Don't assume that. Think back to Humberto in 2007 when it was about to move ashore into Galveston. Went from a 45 mph TS to nearly a Cat 2 hurricane in just a few hours.
panamatropicwatch wrote:Center appears to be just on the north side just north of heavy convection.http://weather.msfc.nasa.gov/cgi-bin/get-goes?satellite=GOES-E%20CONUS&lat=24&lon=-85&type=Animation&info=vis&zoom=1&numframes=15
whatacane wrote:drewschmaltz wrote:HurriGuy wrote:It almost looks like the old center just completely opened up as the sun was coming up. It accelerated to the north very quickly last few frames and then gone.
http://www.ssd.noaa.gov/PS/TROP/floaters/09L/imagery/vis_lalo-animated.gif
I saw this exact same thing in the last few frames last night... It looks like it pulls out ahead and vanishes. Obviously either pulls back in, convection covers it, or it's just an eddy. Or I have no idea.
http://tropic.ssec.wisc.edu/real-time/m ... 2hr_03.gif
HurricaneRyan wrote:One of these depressions needs to become a TS already.
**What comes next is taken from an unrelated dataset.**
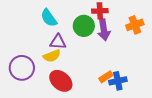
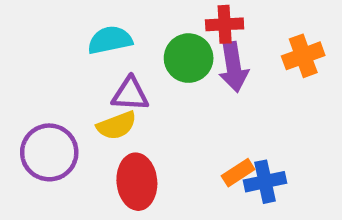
cyan semicircle: (49, 18) -> (110, 40), turned 114
red ellipse: (61, 81) -> (137, 182), turned 45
I'm sick of waiting.
NDG wrote:The one thing that I remember a day or two ago the NHC mentioning why the GFS & Euro models have not been showing TD 9 to become a hurricane is because of dry air over the central and SW GOM that would keep the storm from intensifying too much once shear picks up from the SW thus getting entrained into the COC. If that does not happen I don't see the shear ahead of it being that strong to keep it from becoming a hurricane if the LLC and MLC become stacked during the next couple of days, IMO.
Slughitter3 wrote:The Weather Channel just passed that the Global Hawk (UAS) flying the system has been recording TS winds for the last hour or so. Anyone know where to find that data to confirm it or not? Thanks!